Document section ::
★ ★ ★ ★ ★
The Borrower shall also furnish to the Bank, as soon as available and in any
event within ten (10) days after receipt thereof, a copy of each determination
letter or other communications from the Internal Revenue Service concerning the
qualification of the Plan and the Trust, taken together, as an employee stock
ownership plan for purposes of the Code.

                                   SECTION 8

                         EVENTS OF DEFAULT AND REMEDIES

     SECTION 8.1 Any one or more of the following shall constitute an "Event of
Default" hereunder:

           a. default in the payment when due of any part of the principal of
      or interest on the Note or of any other amounts payable under this
      Agreement;

           b. the Borrower shall default in the observance or performance by it
      of any other provision hereof or in any other instrument or document
      securing the Note or setting forth terms and conditions applicable to any
      of the indebtedness evidenced thereby and such default shall continue
      unremedied for a period of thirty (30) days after notice to the Borrower
      by the Bank or any other holder of the Note;

           c. any representation, warranty or statement made by the Borrower
      herein or in connection with the making of the Loan proves to be
      incorrect in any material respect as of the date of the issuance or
      making thereof or (with respect to the representations contained in
      Sections 5.1 and 5.2 above) as of any subsequent date during the term of
      this Agreement;

           d. default shall occur under any evidence of indebtedness issued,
      assumed or guaranteed by the Borrower or any Guarantor or under any
      indenture, agreement or other


                                      8


<PAGE>   9



instrument under which the same may be issued, and such default shall continue
for a period of time sufficient to permit the acceleration of the maturity of
any such indebtedness, or any such indebtedness shall not be paid when due
(whether by lapse of time, acceleration or otherwise);

           e. any judgment or judgments, writ or writs, or warrant or warrants
      of attachment, or any similar process or processes in an aggregate amount
      in excess of $100,000 shall be entered or filed against the Borrower or
      any Guarantor or against any of their respective properties or assets and
      which remains unvacated, unbonded, unstayed or unsatisfied for a period
      of thirty (30) days;

           f. any indebtedness, obligation or liability of any Guarantor at any
      time owing to the Bank shall not be paid when due (whether by demand,
      lapse of time, acceleration, or otherwise), or any event occurs or
      condition exists which is specified as an event of default under the
      Guarantor Security Agreement, or any Guarantor shall purport to
      terminate, repudiate, revoke or disavow its Guaranty or the Guarantor
      Security Agreement or any of its obligations thereunder, or the Guaranty
      or the Guarantor Security Agreement (or any part thereof) shall for any
      reason not be or shall cease to be in full force and effect or is
      declared to be null and void;

           g. dissolution or termination of the existence of any Guarantor or
      the Borrower;

           h. the Borrower or any Guarantor shall (i) have entered
      involuntarily against it an order for relief under the United States
      Bankruptcy Code, as amended, (ii) not pay, or admit in writing its
      inability to pay, its debts generally as they become due, (iii) make an
      assignment for the benefit of creditors, (iv) apply for, seek, consent
      to, or acquiesce in, the appointment of a receiver, custodian, trustee,
      examiner, liquidator or similar official for it or any substantial part
      of its property, (v) institute any proceeding seeking to have entered
      against it an order for relief under the United States Bankruptcy Code,
      as amended, to adjudicate it insolvent, or seeking dissolution, winding
      up, liquidation, reorganization, arrangement, adjustment or composition
      of it or its debts under any law relating to bankruptcy, insolvency or
      reorganization or relief of debtors or fail to file an answer or other
      pleading denying the material allegations of any such proceeding filed
      against it, or (vi) fail to contest in good faith any appointment,
      proceeding described in Section 8.1(i) hereof; or

           i. a custodian, receiver, trustee, examiner, liquidator or similar
      official shall be appointed for the Borrower or any Guarantor or any
      substantial part of any of their properties or assets, or a proceeding
      described in Section 8.1(j)(v) shall be instituted against the Borrower
      or such Guarantor, and such appointment continues undischarged or such
      proceeding continues undismissed or unstayed for a period of thirty (30)
★ ★ ★ ★ ★
Dataset entries ::
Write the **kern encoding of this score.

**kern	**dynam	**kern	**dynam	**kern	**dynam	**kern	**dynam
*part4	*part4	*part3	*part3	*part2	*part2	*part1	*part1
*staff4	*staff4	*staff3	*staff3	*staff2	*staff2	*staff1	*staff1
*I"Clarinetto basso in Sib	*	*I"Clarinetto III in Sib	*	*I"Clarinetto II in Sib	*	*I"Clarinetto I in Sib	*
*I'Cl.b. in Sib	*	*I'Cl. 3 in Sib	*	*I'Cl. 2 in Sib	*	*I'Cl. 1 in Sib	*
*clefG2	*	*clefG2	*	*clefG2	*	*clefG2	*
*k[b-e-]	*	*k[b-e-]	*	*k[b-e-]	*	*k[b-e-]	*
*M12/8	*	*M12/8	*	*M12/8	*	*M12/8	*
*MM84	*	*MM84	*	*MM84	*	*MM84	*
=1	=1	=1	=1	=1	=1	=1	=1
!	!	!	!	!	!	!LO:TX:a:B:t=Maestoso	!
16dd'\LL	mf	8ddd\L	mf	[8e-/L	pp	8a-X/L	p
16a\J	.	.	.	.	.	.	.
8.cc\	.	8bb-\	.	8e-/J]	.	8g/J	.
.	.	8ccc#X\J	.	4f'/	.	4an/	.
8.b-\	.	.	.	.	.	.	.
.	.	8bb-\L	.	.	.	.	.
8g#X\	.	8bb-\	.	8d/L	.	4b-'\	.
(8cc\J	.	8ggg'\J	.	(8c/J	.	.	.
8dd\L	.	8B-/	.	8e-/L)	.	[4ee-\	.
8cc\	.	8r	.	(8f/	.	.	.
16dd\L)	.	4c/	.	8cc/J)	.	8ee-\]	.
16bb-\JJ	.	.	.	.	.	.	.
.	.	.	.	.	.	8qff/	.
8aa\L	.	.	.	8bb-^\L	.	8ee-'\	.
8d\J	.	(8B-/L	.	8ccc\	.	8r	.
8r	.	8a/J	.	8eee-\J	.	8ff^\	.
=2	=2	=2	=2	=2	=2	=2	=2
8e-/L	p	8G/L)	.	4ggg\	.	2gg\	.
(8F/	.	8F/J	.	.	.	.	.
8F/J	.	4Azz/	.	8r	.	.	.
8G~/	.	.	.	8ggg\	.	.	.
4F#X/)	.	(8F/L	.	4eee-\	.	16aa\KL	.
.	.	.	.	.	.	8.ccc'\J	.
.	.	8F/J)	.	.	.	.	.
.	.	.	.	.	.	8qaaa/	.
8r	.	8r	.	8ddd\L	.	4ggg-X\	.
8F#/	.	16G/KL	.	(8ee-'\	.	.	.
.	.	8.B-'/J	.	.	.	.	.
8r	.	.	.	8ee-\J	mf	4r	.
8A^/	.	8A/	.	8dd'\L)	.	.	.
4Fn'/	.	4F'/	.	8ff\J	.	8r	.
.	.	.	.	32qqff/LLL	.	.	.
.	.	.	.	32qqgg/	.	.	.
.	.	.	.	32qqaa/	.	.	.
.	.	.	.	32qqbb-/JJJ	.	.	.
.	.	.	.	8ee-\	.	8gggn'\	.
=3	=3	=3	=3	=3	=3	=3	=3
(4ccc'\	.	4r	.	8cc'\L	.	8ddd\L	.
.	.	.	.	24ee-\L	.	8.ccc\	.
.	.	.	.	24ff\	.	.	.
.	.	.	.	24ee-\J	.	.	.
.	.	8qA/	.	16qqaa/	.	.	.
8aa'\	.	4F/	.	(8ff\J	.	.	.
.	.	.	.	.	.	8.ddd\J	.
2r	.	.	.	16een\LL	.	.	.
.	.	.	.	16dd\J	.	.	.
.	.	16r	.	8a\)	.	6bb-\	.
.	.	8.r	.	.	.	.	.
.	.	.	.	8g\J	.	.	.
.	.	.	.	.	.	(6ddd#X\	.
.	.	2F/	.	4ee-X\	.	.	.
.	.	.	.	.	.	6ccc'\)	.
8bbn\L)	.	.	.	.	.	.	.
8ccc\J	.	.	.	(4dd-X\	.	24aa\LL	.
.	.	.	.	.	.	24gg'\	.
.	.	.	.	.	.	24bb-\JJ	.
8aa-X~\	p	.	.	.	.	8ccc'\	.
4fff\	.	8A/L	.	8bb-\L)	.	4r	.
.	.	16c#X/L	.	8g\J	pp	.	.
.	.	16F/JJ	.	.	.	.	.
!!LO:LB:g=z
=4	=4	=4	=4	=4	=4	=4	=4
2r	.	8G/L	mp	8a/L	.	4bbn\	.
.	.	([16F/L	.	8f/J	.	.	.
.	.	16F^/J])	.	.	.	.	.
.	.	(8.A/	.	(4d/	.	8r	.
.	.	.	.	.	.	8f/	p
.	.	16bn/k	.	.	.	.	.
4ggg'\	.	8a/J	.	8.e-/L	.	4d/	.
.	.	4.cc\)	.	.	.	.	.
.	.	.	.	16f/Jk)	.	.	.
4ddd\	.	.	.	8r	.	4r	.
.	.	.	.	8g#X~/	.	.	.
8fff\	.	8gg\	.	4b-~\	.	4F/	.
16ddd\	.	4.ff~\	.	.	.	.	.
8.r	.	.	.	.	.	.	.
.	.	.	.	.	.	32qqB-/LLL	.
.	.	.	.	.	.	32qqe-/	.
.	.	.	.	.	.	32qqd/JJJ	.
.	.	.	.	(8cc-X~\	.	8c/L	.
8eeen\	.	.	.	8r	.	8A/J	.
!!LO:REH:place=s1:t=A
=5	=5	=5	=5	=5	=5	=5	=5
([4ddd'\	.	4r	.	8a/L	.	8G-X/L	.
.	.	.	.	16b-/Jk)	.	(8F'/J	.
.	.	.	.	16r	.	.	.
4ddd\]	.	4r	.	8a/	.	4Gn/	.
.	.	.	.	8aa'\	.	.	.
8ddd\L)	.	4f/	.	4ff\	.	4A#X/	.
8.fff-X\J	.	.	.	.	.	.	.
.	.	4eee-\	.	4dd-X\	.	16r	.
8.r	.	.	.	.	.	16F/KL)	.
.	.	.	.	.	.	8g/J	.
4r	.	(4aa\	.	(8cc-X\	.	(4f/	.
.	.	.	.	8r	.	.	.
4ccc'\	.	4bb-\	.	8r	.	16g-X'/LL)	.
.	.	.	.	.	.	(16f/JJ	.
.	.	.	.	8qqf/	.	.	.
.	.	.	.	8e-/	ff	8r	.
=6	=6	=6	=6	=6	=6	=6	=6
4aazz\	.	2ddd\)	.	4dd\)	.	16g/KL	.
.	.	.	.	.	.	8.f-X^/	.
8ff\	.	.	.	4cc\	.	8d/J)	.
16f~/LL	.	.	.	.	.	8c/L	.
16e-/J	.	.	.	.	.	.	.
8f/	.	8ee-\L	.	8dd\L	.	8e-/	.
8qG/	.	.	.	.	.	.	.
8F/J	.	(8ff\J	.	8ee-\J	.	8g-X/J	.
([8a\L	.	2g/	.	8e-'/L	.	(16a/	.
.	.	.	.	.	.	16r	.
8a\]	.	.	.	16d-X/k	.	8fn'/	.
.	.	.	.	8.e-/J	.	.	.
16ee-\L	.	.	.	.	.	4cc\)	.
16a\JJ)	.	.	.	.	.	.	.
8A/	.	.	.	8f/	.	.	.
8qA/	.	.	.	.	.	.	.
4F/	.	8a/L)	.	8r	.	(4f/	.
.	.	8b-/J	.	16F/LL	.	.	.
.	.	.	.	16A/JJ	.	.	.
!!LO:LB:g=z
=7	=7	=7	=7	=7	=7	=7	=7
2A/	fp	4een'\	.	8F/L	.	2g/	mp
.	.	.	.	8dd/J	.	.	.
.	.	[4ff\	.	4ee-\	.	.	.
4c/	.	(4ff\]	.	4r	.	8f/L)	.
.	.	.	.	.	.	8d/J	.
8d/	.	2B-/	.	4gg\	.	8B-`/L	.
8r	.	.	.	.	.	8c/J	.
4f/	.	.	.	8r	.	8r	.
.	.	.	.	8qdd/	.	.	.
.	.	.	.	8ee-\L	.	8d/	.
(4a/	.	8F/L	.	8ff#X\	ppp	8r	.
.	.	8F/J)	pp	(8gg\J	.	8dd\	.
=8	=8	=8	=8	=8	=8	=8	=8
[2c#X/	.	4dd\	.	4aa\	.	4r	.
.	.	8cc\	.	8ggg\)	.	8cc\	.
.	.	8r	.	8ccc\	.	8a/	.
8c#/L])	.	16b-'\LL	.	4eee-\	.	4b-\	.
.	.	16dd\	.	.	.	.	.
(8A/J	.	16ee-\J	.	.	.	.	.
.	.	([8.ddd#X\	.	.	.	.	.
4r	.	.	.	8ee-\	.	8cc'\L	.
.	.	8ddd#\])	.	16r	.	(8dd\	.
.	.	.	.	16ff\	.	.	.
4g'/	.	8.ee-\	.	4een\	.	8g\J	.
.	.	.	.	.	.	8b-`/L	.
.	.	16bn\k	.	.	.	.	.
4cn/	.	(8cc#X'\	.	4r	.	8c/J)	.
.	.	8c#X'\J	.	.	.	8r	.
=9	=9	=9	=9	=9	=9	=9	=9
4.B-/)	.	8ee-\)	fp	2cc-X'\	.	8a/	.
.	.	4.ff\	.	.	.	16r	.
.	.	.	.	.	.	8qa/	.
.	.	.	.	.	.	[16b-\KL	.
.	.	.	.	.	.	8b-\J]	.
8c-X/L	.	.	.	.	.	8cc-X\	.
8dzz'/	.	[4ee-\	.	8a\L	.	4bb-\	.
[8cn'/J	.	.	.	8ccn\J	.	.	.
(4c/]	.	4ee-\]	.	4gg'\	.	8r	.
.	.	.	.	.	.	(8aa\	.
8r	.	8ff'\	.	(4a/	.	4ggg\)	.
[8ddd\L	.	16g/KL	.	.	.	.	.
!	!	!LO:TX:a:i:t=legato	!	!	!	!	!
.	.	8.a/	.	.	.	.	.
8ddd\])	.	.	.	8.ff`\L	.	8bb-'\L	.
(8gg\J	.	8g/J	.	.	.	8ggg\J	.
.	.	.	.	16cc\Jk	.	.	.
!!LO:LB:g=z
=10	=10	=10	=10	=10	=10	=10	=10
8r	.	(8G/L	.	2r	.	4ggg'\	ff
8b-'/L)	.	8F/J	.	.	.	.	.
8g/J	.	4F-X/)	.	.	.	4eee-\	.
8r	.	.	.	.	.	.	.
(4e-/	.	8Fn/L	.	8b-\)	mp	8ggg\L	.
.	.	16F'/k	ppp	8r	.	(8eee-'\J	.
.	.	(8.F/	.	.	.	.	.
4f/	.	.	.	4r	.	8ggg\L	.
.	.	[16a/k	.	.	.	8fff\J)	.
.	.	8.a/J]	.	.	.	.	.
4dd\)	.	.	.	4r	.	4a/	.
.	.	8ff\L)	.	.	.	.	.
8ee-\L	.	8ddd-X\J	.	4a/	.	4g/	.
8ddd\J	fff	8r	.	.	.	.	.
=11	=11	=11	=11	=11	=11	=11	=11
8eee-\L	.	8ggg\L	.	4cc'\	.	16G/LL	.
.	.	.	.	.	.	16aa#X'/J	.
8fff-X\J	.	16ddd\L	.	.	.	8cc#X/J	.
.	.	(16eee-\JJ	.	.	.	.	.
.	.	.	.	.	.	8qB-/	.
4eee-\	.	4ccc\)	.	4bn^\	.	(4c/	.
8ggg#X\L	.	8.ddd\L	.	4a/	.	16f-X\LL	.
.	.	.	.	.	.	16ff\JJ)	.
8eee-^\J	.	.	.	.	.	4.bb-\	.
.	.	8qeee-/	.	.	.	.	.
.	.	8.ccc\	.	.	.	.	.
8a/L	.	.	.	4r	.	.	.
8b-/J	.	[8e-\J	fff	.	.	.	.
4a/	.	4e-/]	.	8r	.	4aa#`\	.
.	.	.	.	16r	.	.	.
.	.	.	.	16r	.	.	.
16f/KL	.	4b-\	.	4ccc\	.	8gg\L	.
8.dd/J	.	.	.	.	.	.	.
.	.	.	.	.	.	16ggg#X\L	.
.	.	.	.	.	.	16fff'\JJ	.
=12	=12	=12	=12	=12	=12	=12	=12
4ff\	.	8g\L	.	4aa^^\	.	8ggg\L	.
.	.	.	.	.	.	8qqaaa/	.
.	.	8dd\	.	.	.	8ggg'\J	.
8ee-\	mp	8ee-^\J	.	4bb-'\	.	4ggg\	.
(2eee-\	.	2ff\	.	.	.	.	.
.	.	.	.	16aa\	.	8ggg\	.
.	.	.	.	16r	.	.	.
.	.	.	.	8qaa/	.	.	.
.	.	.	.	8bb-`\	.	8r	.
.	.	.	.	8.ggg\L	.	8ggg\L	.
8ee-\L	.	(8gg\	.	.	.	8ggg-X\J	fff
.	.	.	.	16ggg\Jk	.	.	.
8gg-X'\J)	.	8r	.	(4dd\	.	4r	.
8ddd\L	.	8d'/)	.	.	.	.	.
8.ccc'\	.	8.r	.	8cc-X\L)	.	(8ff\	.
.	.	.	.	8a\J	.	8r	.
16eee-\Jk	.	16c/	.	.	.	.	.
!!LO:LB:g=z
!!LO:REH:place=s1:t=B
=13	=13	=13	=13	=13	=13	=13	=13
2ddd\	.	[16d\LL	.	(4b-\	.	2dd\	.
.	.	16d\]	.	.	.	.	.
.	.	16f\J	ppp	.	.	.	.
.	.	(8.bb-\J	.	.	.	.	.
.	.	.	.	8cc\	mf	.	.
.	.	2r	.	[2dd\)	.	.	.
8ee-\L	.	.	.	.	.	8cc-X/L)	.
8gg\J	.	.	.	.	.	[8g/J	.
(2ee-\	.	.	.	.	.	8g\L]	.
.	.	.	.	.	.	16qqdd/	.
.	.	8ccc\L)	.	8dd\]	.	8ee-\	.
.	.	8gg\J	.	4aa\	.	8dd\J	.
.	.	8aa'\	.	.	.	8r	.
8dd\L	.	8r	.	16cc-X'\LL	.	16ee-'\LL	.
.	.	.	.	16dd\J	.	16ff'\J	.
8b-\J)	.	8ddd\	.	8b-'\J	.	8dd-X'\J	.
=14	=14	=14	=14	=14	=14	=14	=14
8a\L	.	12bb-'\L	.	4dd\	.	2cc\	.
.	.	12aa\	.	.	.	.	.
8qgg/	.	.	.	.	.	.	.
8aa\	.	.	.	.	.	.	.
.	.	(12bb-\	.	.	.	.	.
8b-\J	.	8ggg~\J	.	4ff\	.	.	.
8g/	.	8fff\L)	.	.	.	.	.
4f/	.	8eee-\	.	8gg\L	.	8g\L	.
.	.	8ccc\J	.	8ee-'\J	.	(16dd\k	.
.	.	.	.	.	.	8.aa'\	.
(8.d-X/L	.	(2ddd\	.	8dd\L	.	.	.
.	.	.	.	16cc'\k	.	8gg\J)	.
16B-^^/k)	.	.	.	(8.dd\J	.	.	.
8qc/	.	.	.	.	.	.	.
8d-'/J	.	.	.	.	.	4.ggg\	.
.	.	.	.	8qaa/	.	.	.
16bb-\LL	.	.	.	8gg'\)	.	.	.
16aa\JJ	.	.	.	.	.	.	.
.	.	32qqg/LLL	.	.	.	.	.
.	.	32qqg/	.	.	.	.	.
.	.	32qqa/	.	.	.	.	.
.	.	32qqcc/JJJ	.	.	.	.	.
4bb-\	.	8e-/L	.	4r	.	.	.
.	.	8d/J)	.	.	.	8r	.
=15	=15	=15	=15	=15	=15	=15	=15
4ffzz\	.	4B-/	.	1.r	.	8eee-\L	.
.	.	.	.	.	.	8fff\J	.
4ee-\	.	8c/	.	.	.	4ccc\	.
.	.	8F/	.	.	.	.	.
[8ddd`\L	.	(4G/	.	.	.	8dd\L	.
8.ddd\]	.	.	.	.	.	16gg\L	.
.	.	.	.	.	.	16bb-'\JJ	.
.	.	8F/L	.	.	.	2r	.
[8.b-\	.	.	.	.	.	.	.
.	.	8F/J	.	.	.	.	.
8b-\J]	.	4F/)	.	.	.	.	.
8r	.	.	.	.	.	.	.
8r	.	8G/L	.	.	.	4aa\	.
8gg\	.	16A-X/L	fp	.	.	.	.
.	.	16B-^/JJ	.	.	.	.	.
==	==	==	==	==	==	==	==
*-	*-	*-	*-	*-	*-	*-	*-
★ ★ ★ ★ ★
Directions ::
**A)** In the loan agreement, judgments, writs or similar processes against the Borrower or any Guarantor must exceed what aggregate amount to be an Event of Default?
**B)** Carry on the loan agreement from the point where it stops.

Outputs by task ::
**A)** $100,000

**B)**
      days.

     SECTION 8.2 When any Event of Default described in clauses (a) through
(g), both inclusive, of Section 8.1 has occurred and is continuing, the Bank or
the holder of the Note may, by notice to the Borrower, declare the principal of
and the accrued interest on the Note to be


                                      9



<PAGE>   10



forthwith due and payable and thereupon the Note, including both principal and
interest and all other sums payable under this Agreement, shall be and become
due and payable without further demand, presentment, protest or notice of any
kind.

     SECTION 8.3 When any Event of Default described in clauses (h) or (i) of
Section 8.1 hereof has occurred and is continuing, then the entire principal
balance of the Note and all interest thereon and all other amounts payable
under this Agreement shall immediately become due and payable without
presentment, demand, protest or notice of any kind.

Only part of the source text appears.